TORTS & MOTOR CARRIER / “How-to” primer on suing a truck carrier for negligence of its driver – especially where evidence that driver exceeded FMCSA hours of service regulations and where access to engine data about extent of usage during defined – here these claims “reached the jury”.

Davis v. Edwards Oil Co. of Lawrenceburg, Inc., 2012 WL 5954139 (N.D. Ala. November 28, 2012). Free copy available here.

Who is affected? Any employer of a truck driver accused in a court filing of having acted negligently or wantonly – especially in context of exceeding the hours of service regulations of FMCSA. Any tort victim in a traffic collision or otherwise victimized by negligent or wanton truck driver.

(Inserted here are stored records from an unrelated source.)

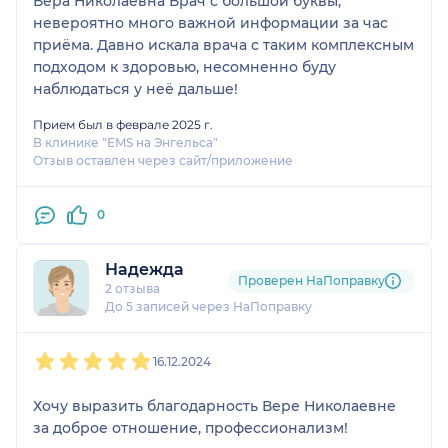
Вера Николаевна Врач с большой буквы,
невероятно много важной информации за час
приёма. Давно искала врача с таким комплексным
подходом к здоровью, несомненно буду
наблюдаться у неё дальше!
Прием был в феврале 2025 г.
В клинике "EMS на Энгельса"
Отзыв оставлен через сайт/приложение
0
Надежда
Проверен НаПоправку
2 отзыва
До 5 записей через НаПоправку
1
2
3
4
5
16.12.2024
Хочу выразить благодарность Вере Николаевне
за доброе отношение, профессионализм!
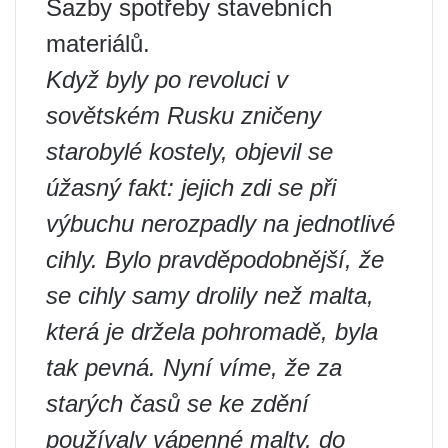
Sazby spotřeby stavebních
materiálů.
Když byly po revoluci v
sovětském Rusku zničeny
starobylé kostely, objevil se
úžasný fakt: jejich zdi se při
výbuchu nerozpadly na jednotlivé
cihly. Bylo pravděpodobnější, že
se cihly samy drolily než malta,
která je držela pohromadě, byla
tak pevná. Nyní víme, že za
starých časů se ke zdění
používaly vápenné malty, do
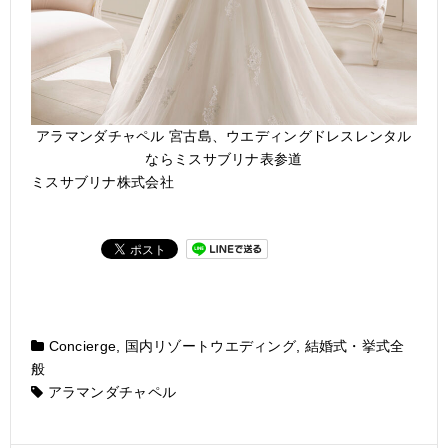
アラマンダチャペル 宮古島、ウエディングドレスレンタル
ならミスサブリナ表参道
ミスサブリナ株式会社
Concierge
,
国内リゾートウエディング
,
結婚式・挙式全
般
アラマンダチャペル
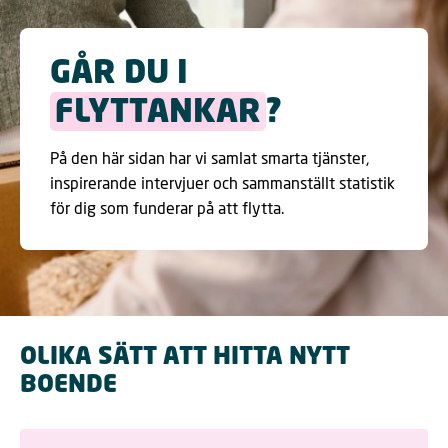
GÅR DU I
FLYTTANKAR
?
På den här sidan har vi samlat smarta tjänster,
inspirerande intervjuer och sammanställt statistik
för dig som funderar på att flytta.
OLIKA SÄTT ATT HITTA NYTT
BOENDE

In context where plaintiffs in automobile allege harm by tank truck collision, they bring lawsuit against the “deep pocket” in the form of the tank truck driver’s employer on the following theories of recovery based on fatigue due to exceeding FMCSA’s hours of service regulation:

1. Wantonness (Use of FMCSA hours of service regulation to show driver’s hours excessive).

2. Negligent and wanton entrustment (Proof that motor carrier management “should have known better” in light of driver’s record).

3. Negligent supervision (Again, exceeding federally mandated hours of service limits to make out cause of action).